15ème législature

Question N° 13180
de M. Stéphane Trompille (La République en Marche - Ain )
Question écrite
Ministère interrogé > Solidarités et santé
Ministère attributaire > Solidarités et santé

Rubrique > santé

Titre > Anomalie - Malformation à la naissance - Aven

Question publiée au JO le : 09/10/2018 page : 9010

Texte de la question

M. Stéphane Trompille alerte Mme la ministre des solidarités et de la santé sur le taux anormal de malformations à la naissance relevé autour de la commune de Druillat, dans le département de l'Ain. Dans un rayon de 17 kilomètres autour de Druillat, des médecins ont relevé un taux anormal de malformations transverses du membre supérieur à la naissance. Sept bébés, nés entre 2009 et 2014 autour de Druillat sont concernés. Regroupés dans le temps et dans l'espace, ce type de malformation dans cette seule zone géographique est 58 fois plus élevé que la normale. Depuis la révélation de ces informations par France 2, à l'occasion d'un reportage dans « L'œil du 20 heures », d'autres agrégats similaires ont été relevés en Bretagne et en Loire-Atlantique. Selon un rapport médical confidentiel rendu publique par France 2, les causes de cette mystérieuse concentration de nouveau-nés sans bras ou sans main ne sont pas de nature génétique ou toxicologique. En effet, après des interrogations de spécialistes relatives à l'environnement et l'hygiène de vie des mères de ces enfants, aucun élément de réponse ne semble pour l'heure expliquer la concentration de cette anomalie. Le seul point commun entre les génitrices des enfants touchés par cette malformation transverse est le lieu d'habitation : toutes vivent en territoire rural. Sans aucune réelle donnée précise, les proches de ces familles font face à une absence totale d'explication.
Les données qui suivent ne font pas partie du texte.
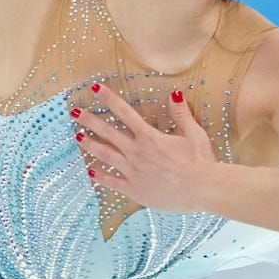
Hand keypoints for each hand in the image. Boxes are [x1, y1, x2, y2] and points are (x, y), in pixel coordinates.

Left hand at [74, 85, 217, 212]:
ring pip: (106, 155)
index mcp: (149, 137)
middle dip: (90, 121)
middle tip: (74, 112)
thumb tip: (174, 93)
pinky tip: (91, 172)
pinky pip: (113, 182)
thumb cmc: (201, 161)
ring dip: (91, 145)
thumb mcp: (193, 133)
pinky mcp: (135, 190)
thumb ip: (180, 113)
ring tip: (78, 137)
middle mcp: (137, 152)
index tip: (95, 88)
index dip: (108, 98)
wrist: (204, 190)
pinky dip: (101, 177)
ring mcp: (133, 172)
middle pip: (108, 133)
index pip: (124, 112)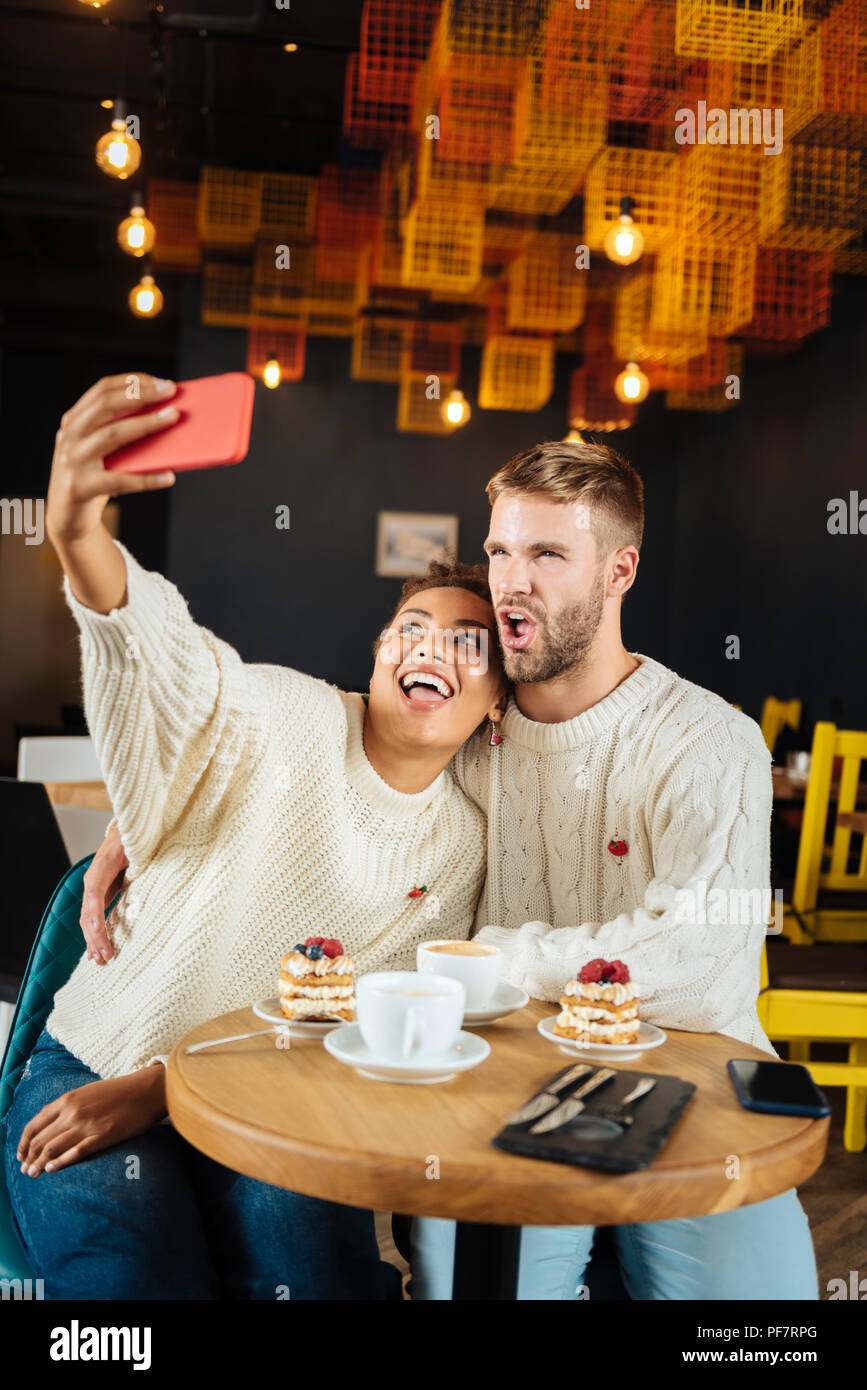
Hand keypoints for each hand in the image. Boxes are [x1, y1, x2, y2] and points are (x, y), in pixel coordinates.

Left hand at [16, 1067, 166, 1176]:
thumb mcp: (87, 1092)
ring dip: (40, 1163)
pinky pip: (76, 1152)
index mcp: (68, 1099)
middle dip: (29, 1156)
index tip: (20, 1153)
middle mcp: (73, 1112)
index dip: (24, 1141)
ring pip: (53, 1148)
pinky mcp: (102, 1136)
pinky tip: (52, 1169)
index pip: (35, 1123)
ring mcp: (87, 1124)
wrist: (147, 1090)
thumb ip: (68, 1106)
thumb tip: (50, 1123)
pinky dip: (61, 1162)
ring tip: (33, 1174)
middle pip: (41, 1139)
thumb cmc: (119, 1091)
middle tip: (25, 1169)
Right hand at [46, 372, 178, 546]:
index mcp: (74, 420)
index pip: (102, 389)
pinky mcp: (81, 487)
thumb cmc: (94, 477)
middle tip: (171, 392)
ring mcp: (72, 460)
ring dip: (146, 424)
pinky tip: (168, 477)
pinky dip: (146, 479)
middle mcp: (70, 435)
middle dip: (141, 395)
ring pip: (112, 435)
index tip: (162, 382)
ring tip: (173, 418)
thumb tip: (167, 417)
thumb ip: (119, 431)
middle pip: (106, 405)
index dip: (133, 382)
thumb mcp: (99, 449)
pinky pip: (119, 481)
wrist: (66, 516)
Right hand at [81, 824, 128, 963]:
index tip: (98, 931)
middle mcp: (92, 881)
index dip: (95, 913)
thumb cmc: (131, 838)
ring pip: (87, 919)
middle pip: (88, 912)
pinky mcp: (99, 895)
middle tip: (105, 957)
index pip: (94, 893)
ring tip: (98, 961)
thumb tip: (145, 869)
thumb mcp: (135, 845)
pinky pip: (93, 918)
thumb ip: (137, 858)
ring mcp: (93, 889)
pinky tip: (94, 951)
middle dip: (95, 937)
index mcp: (100, 868)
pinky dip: (93, 934)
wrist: (123, 833)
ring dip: (92, 941)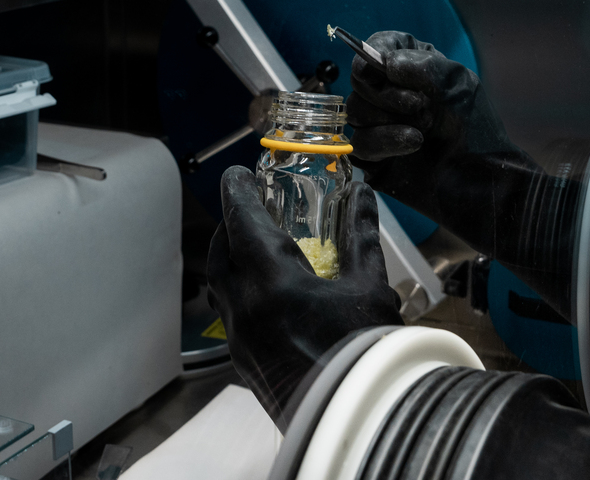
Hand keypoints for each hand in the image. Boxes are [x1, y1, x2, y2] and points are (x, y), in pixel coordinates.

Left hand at [207, 167, 402, 422]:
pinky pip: (230, 314)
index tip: (238, 173)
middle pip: (220, 252)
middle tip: (249, 207)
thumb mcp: (370, 288)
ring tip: (254, 248)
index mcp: (273, 282)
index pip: (242, 220)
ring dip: (230, 260)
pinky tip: (265, 294)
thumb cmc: (365, 355)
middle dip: (230, 225)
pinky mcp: (243, 361)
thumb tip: (363, 197)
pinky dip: (239, 292)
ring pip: (219, 286)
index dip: (238, 191)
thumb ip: (361, 237)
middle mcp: (245, 308)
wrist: (354, 416)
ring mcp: (240, 338)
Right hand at [346, 31, 579, 317]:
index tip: (385, 65)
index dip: (375, 52)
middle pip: (359, 80)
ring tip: (424, 129)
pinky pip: (359, 143)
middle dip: (387, 92)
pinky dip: (385, 141)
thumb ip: (420, 65)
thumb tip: (383, 62)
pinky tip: (413, 144)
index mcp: (411, 71)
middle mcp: (391, 95)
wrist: (485, 181)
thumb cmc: (477, 129)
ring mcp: (381, 127)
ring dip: (388, 118)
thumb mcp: (457, 84)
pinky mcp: (375, 158)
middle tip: (422, 105)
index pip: (377, 47)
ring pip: (356, 112)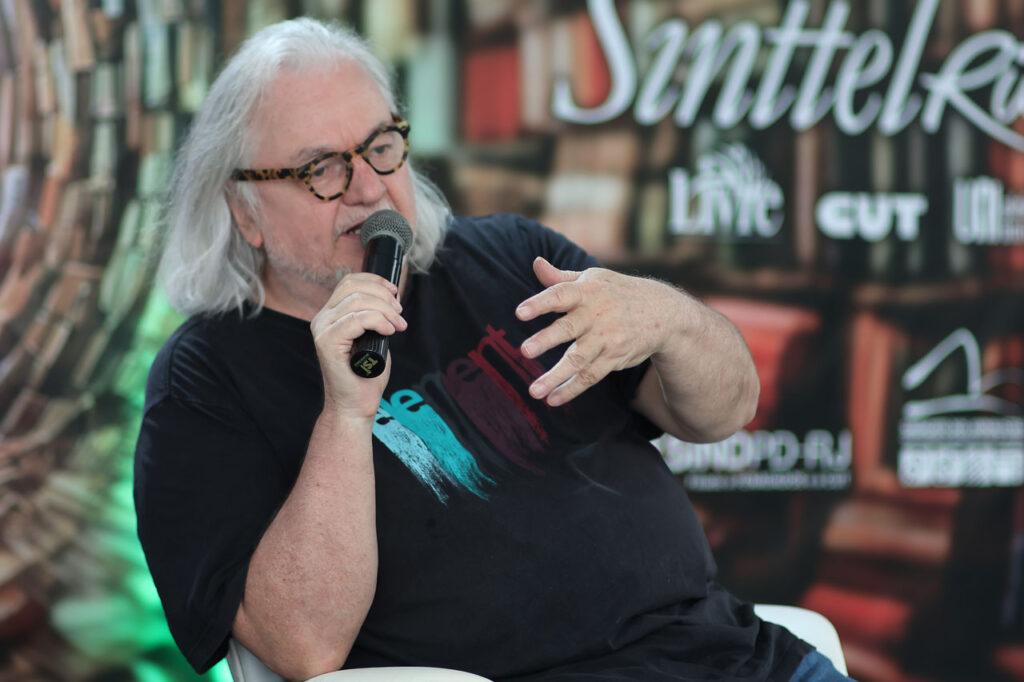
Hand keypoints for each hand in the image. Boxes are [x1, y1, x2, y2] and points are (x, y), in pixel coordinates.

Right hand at [310, 273, 406, 417]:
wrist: (355, 406)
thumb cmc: (366, 376)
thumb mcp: (373, 337)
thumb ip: (374, 317)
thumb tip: (390, 299)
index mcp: (330, 315)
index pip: (349, 282)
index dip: (375, 282)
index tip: (395, 294)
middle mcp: (321, 319)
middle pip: (354, 288)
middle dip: (384, 296)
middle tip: (400, 315)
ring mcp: (322, 331)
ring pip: (357, 301)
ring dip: (385, 310)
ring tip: (398, 325)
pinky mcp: (327, 343)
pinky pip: (357, 319)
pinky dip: (378, 321)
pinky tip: (389, 331)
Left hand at [515, 257, 683, 405]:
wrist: (663, 312)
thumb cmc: (616, 292)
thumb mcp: (593, 279)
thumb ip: (560, 277)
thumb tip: (536, 263)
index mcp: (586, 291)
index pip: (560, 295)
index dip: (540, 303)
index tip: (520, 313)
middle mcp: (596, 314)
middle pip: (568, 328)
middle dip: (546, 340)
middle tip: (524, 351)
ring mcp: (607, 338)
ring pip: (578, 359)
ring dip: (555, 376)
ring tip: (534, 391)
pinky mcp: (615, 357)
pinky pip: (591, 376)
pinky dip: (572, 389)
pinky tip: (553, 399)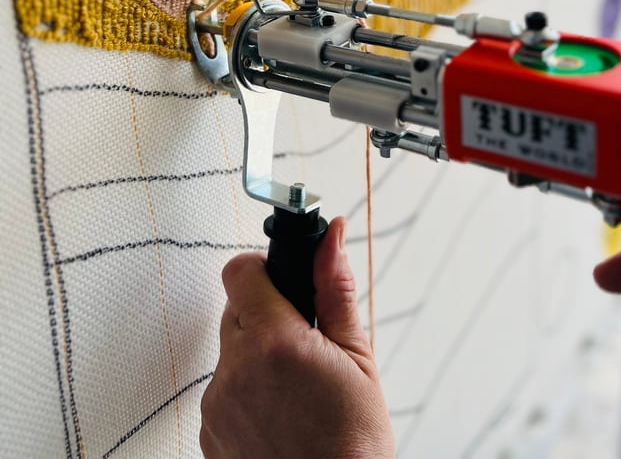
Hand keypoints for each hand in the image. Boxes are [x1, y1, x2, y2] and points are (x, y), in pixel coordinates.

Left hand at [200, 216, 394, 458]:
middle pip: (236, 310)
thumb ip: (335, 290)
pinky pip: (223, 390)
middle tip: (302, 343)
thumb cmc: (354, 440)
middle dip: (266, 315)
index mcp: (275, 341)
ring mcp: (217, 404)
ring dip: (256, 355)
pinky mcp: (208, 432)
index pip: (240, 271)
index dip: (262, 269)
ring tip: (295, 388)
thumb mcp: (358, 357)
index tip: (282, 282)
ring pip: (231, 352)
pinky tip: (279, 412)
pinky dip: (245, 391)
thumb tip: (331, 237)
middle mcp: (236, 369)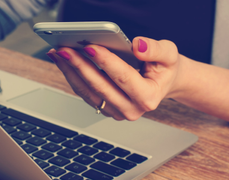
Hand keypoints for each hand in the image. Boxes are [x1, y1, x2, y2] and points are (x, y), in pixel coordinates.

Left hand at [46, 37, 183, 119]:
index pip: (123, 77)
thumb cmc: (164, 69)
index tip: (90, 47)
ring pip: (88, 92)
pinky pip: (85, 94)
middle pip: (100, 87)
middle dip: (80, 66)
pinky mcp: (106, 108)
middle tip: (65, 49)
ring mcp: (116, 111)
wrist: (162, 83)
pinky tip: (64, 62)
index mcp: (148, 97)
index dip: (106, 62)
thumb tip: (137, 46)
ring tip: (59, 54)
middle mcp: (131, 109)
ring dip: (71, 72)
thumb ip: (156, 49)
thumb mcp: (169, 55)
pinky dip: (73, 77)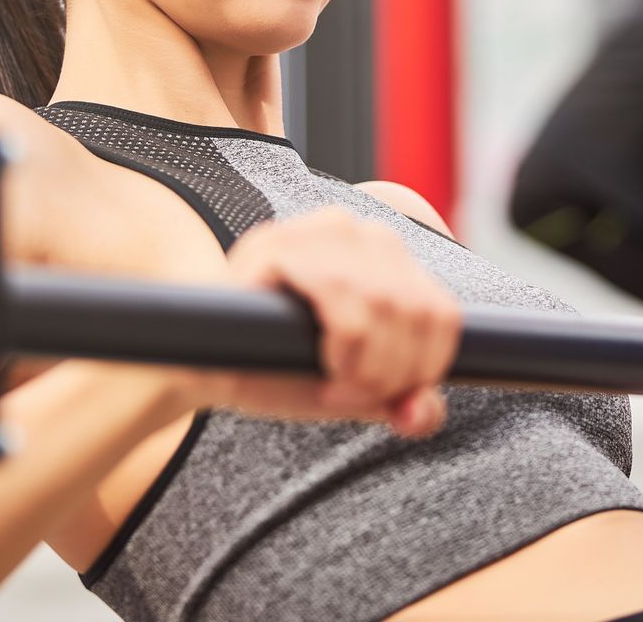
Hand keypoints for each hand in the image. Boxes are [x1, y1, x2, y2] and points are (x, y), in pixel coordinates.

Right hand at [202, 209, 461, 438]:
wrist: (200, 364)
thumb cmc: (277, 370)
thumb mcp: (351, 391)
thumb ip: (398, 398)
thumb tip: (426, 412)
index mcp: (388, 260)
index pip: (443, 314)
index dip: (425, 368)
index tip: (384, 396)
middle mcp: (362, 232)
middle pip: (421, 313)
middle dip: (392, 374)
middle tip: (349, 397)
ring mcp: (322, 230)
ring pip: (389, 305)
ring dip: (368, 366)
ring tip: (332, 387)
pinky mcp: (282, 243)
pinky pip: (347, 302)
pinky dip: (346, 349)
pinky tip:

Il conviendrait de se prévenir et d'étudier la question avec la plus grande attention : une vigilance renforcée est nécessaire. Le problème étant que le Registre des malformations en Rhône-Alpes (REMERA), l'organisme chargé de recenser et de surveiller les cas de malformations dans la région Auvergne-Rhône-Alpes, a vu son cofinancement à hauteur de 120 000 d'euros par la région cesser en 2018. À partir d'études à venir, le REMERA pourrait apporter des éléments de réponse à la présence de ces agrégats et cela pourrait se traduire concrètement par la formulation de recommandations ou de normes. Or, si cette structure était amenée à disparaître, les conséquences seraient dramatiques pour la surveillance, la prévention, la recherche et la documentation liées à ces malformations relevées dans les régions concernées. Il lui demande ainsi les mesures envisagées par le Gouvernement afin d'obtenir des éléments de réponse sur cette entité clinique singulièrement diffuse.